И откуда он взялся, проклятый! Он свалился с неба, сзади, и прошел чуть левее над морем далеко вперед. От рева сумасшедших турбин, от скорости истребителя, от того, что его серые, косые крылья почти зримо рассекали воздух на два пласта, море под ним вспенилось и задымилось, словно его вспороли изнутри каким-то гигантским ножом. И в то мгновение, когда кабина истребителя поравнялась с рубкой траулера, когда грохот и ударная волна качнули траулер, Коршак успел увидеть пилота – в шлеме и кислородной маске.
Истребитель еще уходил вперед строго по прямой, а Феликс жестяным голосом позвал:
– Маркони! Открытым текстом. Портофлоту. СРТ «Память Крыма». Атакован военным самолетом неизвестной принадлежности в море, свободном для судоходства. И наши координаты. Все время наши координаты…
Истребитель впереди развернулся и, набирая высоту, пошел на «ост».
– Не рыскать, рулевой! Не рыскать… Маркони, передал?
– Есть, мастер.
– Повторяй все время текст на аварийной волне. Открытым… Я же сказал, рулевой – не рыскать! Вправо не ходить… От него не уйдешь.

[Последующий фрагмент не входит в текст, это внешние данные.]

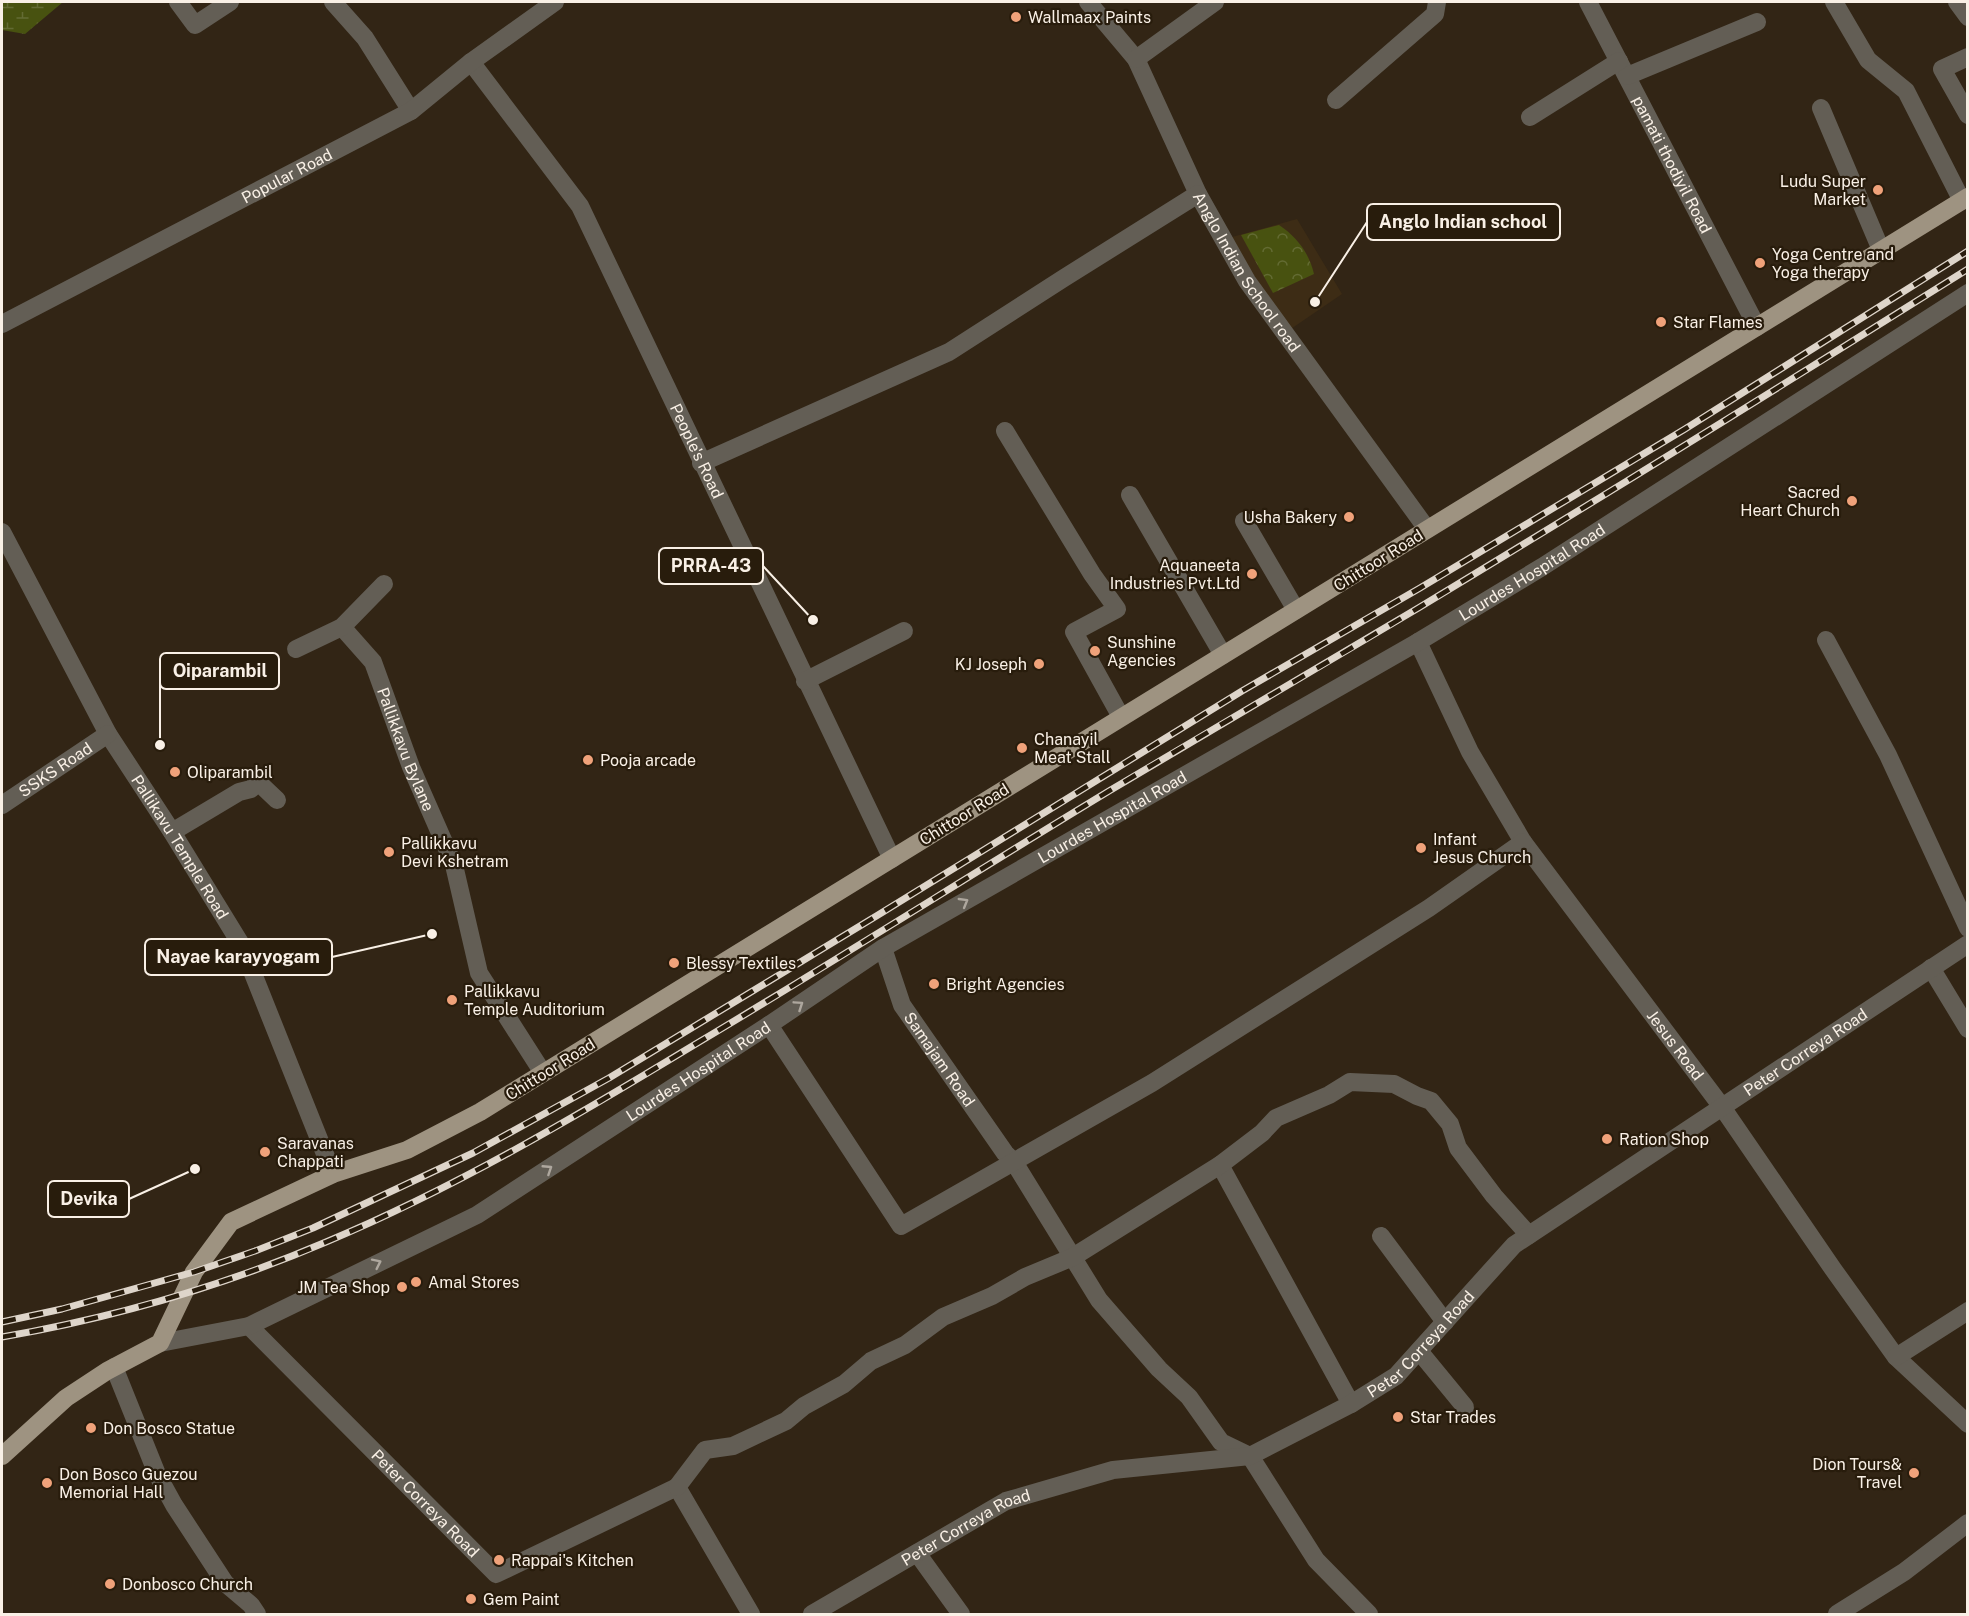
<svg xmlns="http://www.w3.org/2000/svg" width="1969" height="1616" font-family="'Public Sans',sans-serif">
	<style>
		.built { fill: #3d2c15 }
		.wetland { fill: url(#wetland-marsh) }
		.park { fill: url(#park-crowns) }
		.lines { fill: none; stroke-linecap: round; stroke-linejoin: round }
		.minor { stroke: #635e55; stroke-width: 18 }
		.major { stroke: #9e9381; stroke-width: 18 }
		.rail-casing { stroke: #ded5ca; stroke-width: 7 }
		.rail { stroke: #281c0c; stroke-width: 4.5; stroke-dasharray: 14; stroke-linecap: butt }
		.oneway { stroke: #aea79e }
		.poi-dot { fill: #f0a27a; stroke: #281c0c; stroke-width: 2 }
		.labels { text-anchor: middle; stroke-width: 4.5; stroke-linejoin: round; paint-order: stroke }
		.poi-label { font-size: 16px; fill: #f9f0e6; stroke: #281c0c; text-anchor: start }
		.street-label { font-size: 16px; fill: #f9f0e6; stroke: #281c0c }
		.leader { fill: none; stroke: #f9f0e6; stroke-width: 2 }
		.callout-dot { fill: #f9f0e6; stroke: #281c0c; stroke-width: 2 }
		.callout { fill: #281c0c; stroke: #f9f0e6; stroke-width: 2 }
		.callout-label { font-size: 18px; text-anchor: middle; font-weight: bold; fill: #f9f0e6 }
	</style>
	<defs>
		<pattern id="wetland-marsh" width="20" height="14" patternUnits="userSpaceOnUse" patternTransform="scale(1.5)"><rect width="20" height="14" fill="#485210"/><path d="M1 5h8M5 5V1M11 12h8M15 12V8" fill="none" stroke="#636b33"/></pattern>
		<pattern id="park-crowns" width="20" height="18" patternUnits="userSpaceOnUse" patternTransform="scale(1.5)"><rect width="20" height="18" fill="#485210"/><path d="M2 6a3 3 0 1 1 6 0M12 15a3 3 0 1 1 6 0" fill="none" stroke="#636b33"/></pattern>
	</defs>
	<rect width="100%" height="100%" fill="#322515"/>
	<path class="built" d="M1297,219L1342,294L1285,333L1232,237Z"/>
	<path class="wetland" d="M2,2H63L25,34L2,30Z"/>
	<path class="park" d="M1279,225C1297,237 1309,253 1314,274L1273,293L1241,235Z"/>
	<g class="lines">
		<g class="minor">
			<path d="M178,2L195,25L230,2"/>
			<path d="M333,2L365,38L411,111"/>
			<path id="s1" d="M1088,2L1136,59L1198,194L1247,281L1427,529"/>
			<path id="s2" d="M1588,2L1757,327"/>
			<path d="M1834,2L1868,60L1906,91L1962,201"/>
			<path d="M1957,2L1968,17"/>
			<path d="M1968,57L1942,69L1968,115"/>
			<path d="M1136,59L1215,2"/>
			<path id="s3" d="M471,62L580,206L892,859"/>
			<path d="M1627,76L1757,22"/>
			<path d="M1336,100L1435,14L1437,2"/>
			<path d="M1821,108L1881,250"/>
			<path d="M1530,117L1619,61"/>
			<path id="s4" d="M2,324L411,111L471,62L555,2"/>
			<path d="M1005,431L1092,574L1117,609L1074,632L1121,717"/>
			<path d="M701,463L949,352L1064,278L1198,194"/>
			<path d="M1130,495L1223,655"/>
			<path d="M1244,521L1296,610"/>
			<path id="s5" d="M2,532L108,734L172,832L242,946L333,1174"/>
			<path id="s6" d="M342,627L373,662L411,767L454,865L479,973L543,1073"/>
			<path d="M1826,640L1888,755L1968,928"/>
			<path id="s7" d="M1418,642L1470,752L1523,842L1722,1107L1833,1269L1896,1357L1968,1424"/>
			<path d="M296,649L342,627L384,584"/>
			<path d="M805,681L904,631"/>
			<path id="s8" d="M2,805L108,734"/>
			<path d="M172,832L239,792L251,789L258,782L277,800"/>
			<path id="s9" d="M883,948L902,1005L1005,1153L1014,1162L1099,1300L1159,1369L1189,1397L1221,1442L1250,1456L1316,1560L1369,1614"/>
			<path d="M1931,968L1968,1029"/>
			<path d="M769,1025L901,1226L1152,1083L1429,908L1523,842"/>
			<path d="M1220,1165L1351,1404"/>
			<path d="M1381,1236L1445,1322"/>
			<path id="s10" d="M249,1326L496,1574L677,1487L751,1614"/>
			<path id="s11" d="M160,1343L249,1326L477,1215L769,1025L883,948L1418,642L1542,567L1968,293"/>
			<path d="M1419,1351L1465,1407"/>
			<path d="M1896,1357L1968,1311"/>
			<path d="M114,1367L157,1474L174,1505L225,1583L251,1605L257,1614"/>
			<path d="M677,1487L705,1450L733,1446L786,1421L804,1406L844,1384L871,1361L905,1345L943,1317L992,1296L1025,1277L1073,1257L1220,1165L1262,1133L1276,1118L1329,1095L1350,1082L1394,1084L1417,1096L1431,1101L1450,1124L1458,1148L1494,1196L1529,1235"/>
			<path d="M917,1553L961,1614"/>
			<path id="s12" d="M812,1614L1006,1501L1113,1470L1250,1456L1351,1404L1396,1376L1514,1245L1968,944"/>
			<path d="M1837,1614L1904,1572L1968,1523"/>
		</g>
		<path class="major" d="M2,1456L66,1398L107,1371L160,1343L194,1272L231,1222L333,1174L407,1150L480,1112L1968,197"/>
		<g class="rail-casing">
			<path id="rail" d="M2,1322L62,1309L194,1272L255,1251L313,1228L473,1153L609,1078L878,915L1242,691L1420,588L1685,429L1968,251
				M2,1337C112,1318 223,1286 326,1242C455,1188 575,1117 694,1045C834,962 970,875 1109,791C1212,729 1317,669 1420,607C1604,496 1786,383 1968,269"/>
		</g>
		<use href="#rail" class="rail"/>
	</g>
	<defs><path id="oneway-chevron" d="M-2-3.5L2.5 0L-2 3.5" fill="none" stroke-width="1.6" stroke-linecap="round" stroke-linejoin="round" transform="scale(1.5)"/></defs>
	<g class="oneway">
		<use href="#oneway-chevron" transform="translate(964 902) rotate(-30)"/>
		<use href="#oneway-chevron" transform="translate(799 1005) rotate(-34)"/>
		<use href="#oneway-chevron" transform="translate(548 1169) rotate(-33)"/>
		<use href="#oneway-chevron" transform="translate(377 1263) rotate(-26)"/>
	</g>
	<g class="poi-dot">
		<circle cx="1016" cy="17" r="6"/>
		<circle cx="1878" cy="190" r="6"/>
		<circle cx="1760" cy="263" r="6"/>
		<circle cx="1661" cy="322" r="6"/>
		<circle cx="1852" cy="501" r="6"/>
		<circle cx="1349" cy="517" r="6"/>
		<circle cx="1252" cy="574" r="6"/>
		<circle cx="1095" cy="651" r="6"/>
		<circle cx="1039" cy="664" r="6"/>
		<circle cx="1022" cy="748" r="6"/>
		<circle cx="588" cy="760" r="6"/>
		<circle cx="175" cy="772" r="6"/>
		<circle cx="1421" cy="848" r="6"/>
		<circle cx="389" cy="852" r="6"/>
		<circle cx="674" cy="963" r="6"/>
		<circle cx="934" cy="984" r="6"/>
		<circle cx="452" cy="1000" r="6"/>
		<circle cx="1607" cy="1139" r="6"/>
		<circle cx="265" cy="1152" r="6"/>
		<circle cx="416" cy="1282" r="6"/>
		<circle cx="402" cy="1287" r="6"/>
		<circle cx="1398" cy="1417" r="6"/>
		<circle cx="91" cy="1428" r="6"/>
		<circle cx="1914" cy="1473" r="6"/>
		<circle cx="47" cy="1483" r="6"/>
		<circle cx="499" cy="1560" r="6"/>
		<circle cx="110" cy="1584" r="6"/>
		<circle cx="471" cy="1599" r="6"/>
	</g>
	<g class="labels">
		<g class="poi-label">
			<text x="1028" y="23">Wallmaax Paints</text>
			<text x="1866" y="187" text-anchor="end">Ludu Super<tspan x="1866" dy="18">Market</tspan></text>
			<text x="1772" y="260">Yoga Centre and<tspan x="1772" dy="18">Yoga therapy</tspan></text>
			<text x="1673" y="328">Star Flames</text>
			<text x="1840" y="498" text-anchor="end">Sacred<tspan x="1840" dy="18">Heart Church</tspan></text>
			<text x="1337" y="523" text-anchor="end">Usha Bakery</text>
			<text x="1240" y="571" text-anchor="end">Aquaneeta<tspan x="1240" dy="18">Industries Pvt.Ltd</tspan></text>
			<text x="1107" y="648">Sunshine<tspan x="1107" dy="18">Agencies</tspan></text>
			<text x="1027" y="670" text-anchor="end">KJ Joseph</text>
			<text x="1034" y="745">Chanayil<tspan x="1034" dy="18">Meat Stall</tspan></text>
			<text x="600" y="766">Pooja arcade</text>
			<text x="187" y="778">Oliparambil</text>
			<text x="1433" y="845">Infant<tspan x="1433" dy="18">Jesus Church</tspan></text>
			<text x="401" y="849">Pallikkavu<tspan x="401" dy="18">Devi Kshetram</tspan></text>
			<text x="686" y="969">Blessy Textiles</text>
			<text x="946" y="990">Bright Agencies</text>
			<text x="464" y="997">Pallikkavu<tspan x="464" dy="18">Temple Auditorium</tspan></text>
			<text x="1619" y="1145">Ration Shop</text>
			<text x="277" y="1149">Saravanas<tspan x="277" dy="18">Chappati</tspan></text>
			<text x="428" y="1288">Amal Stores</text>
			<text x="390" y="1293" text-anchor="end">JM Tea Shop</text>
			<text x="1410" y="1423">Star Trades</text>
			<text x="103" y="1434">Don Bosco Statue</text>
			<text x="1902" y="1470" text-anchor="end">Dion Tours&amp;<tspan x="1902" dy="18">Travel</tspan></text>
			<text x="59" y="1480">Don Bosco Guezou<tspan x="59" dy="18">Memorial Hall</tspan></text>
			<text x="511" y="1566">Rappai's Kitchen</text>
			<text x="122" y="1590">Donbosco Church</text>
			<text x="483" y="1605">Gem Paint</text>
		</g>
		<g class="street-label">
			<text dy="6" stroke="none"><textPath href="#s2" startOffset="183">pamati thodiyil Road</textPath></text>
			<text dy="6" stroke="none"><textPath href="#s4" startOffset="321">Popular Road</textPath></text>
			<text dy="6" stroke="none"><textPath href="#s1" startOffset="315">Anglo Indian School road</textPath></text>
			<text dy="6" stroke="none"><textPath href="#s3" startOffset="452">People's Road</textPath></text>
			<text transform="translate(1378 560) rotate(-32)" y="6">Chittoor Road</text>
			<text dy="6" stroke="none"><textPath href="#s11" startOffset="1580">Lourdes Hospital Road</textPath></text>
			<text dy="6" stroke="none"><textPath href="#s6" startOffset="140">Pallikkavu Bylane</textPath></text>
			<text dy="6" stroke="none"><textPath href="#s8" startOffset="64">SSKS Road</textPath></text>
			<text transform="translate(964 814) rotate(-32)" y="6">Chittoor Road</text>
			<text dy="6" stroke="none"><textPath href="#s11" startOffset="1094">Lourdes Hospital Road</textPath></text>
			<text dy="6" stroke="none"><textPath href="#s5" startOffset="362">Pallikavu Temple Road</textPath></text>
			<text dy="6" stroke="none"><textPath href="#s7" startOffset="480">Jesus Road</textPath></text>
			<text dy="6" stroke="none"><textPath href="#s12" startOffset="1166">Peter Correya Road</textPath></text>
			<text dy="6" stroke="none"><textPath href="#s9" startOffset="126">Samajam Road</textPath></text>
			<text transform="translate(550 1069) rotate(-32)" y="6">Chittoor Road</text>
			<text dy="6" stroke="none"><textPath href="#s11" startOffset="608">Lourdes Hospital Road</textPath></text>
			<text dy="6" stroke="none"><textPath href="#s12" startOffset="680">Peter Correya Road</textPath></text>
			<text dy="6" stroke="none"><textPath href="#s10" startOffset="250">Peter Correya Road</textPath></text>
			<text dy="6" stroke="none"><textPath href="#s12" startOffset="177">Peter Correya Road</textPath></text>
		</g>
	</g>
	<path class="leader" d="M1315 302L1367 222M813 620L763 566M160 745L160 671M432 934L332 957M195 1169L129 1199"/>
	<g class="callout-dot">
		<circle cx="1315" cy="302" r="6"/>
		<circle cx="813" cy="620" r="6"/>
		<circle cx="160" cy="745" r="6"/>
		<circle cx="432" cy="934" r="6"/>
		<circle cx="195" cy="1169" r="6"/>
	</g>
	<g class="callout">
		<rect x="1367" y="204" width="193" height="36" rx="6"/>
		<rect x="659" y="548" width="104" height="36" rx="6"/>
		<rect x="160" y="653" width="119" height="36" rx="6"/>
		<rect x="145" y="939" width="187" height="36" rx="6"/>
		<rect x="48" y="1181" width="81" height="36" rx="6"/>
	</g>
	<g class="callout-label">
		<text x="1463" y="228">Anglo Indian school</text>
		<text x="711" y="572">PRRA-43</text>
		<text x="220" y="677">Oiparambil</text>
		<text x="238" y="963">Nayae karayyogam</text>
		<text x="89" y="1205">Devika</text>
	</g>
	<rect width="1969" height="1616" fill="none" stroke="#f9f0e6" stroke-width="6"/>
</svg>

А истребитель снова возвращался, доворачивая прямо на траулер. Забегали, замелькали огоньки на крыльях и под копченым брюхом его, и вдоль обоих бортов траулера хлестнули пушечные очереди. Истребитель бил мимо – по воде – специально бил мимо. Теперь Коршак знал точно, что промазать с такого расстояния эта чертовина не могла. Так ее сделали, такими вещами ее напичкали, так научили того, в маске и в шлеме с солнцезащитным экраном. Пошучивал парень.
На палубу в деревянных сабо, в длиннющих «семейных» трусах, патлатый выскочил дед Дмитрич. И в руках у него было ружьецо – пукалка двадцать восьмого калибра. И дед прицелился с палубы влет истребителю – тюк.
И не страшно тогда было, и не завидно ни силе чужой машины, ни тому, что через десять минут пилот окажется дома, а им еще бухать и бухать, и еще черт знает что по пути произойдет. Даже запело в душе, что тебе впереди еще несчетное число миль и долго еще пыхтеть двигателям, тебе стоять на руле и шутить над отважным дедом на камбузе и в кают-компании.
Подумалось тогда, что вот прилетит летчик домой, стащит с себя всю эту мерзость, что делала его похожим на животное, и, наверное, парнем окажется. В бар пойдет «кальвадос» пить. Странно…
А тут сделалось жутко. Сережка, Мария – с ее непоправимым горем – и эта маска. Маска, делающая, из человека животное. И другая маска – из моря. Так все же и гробанулся.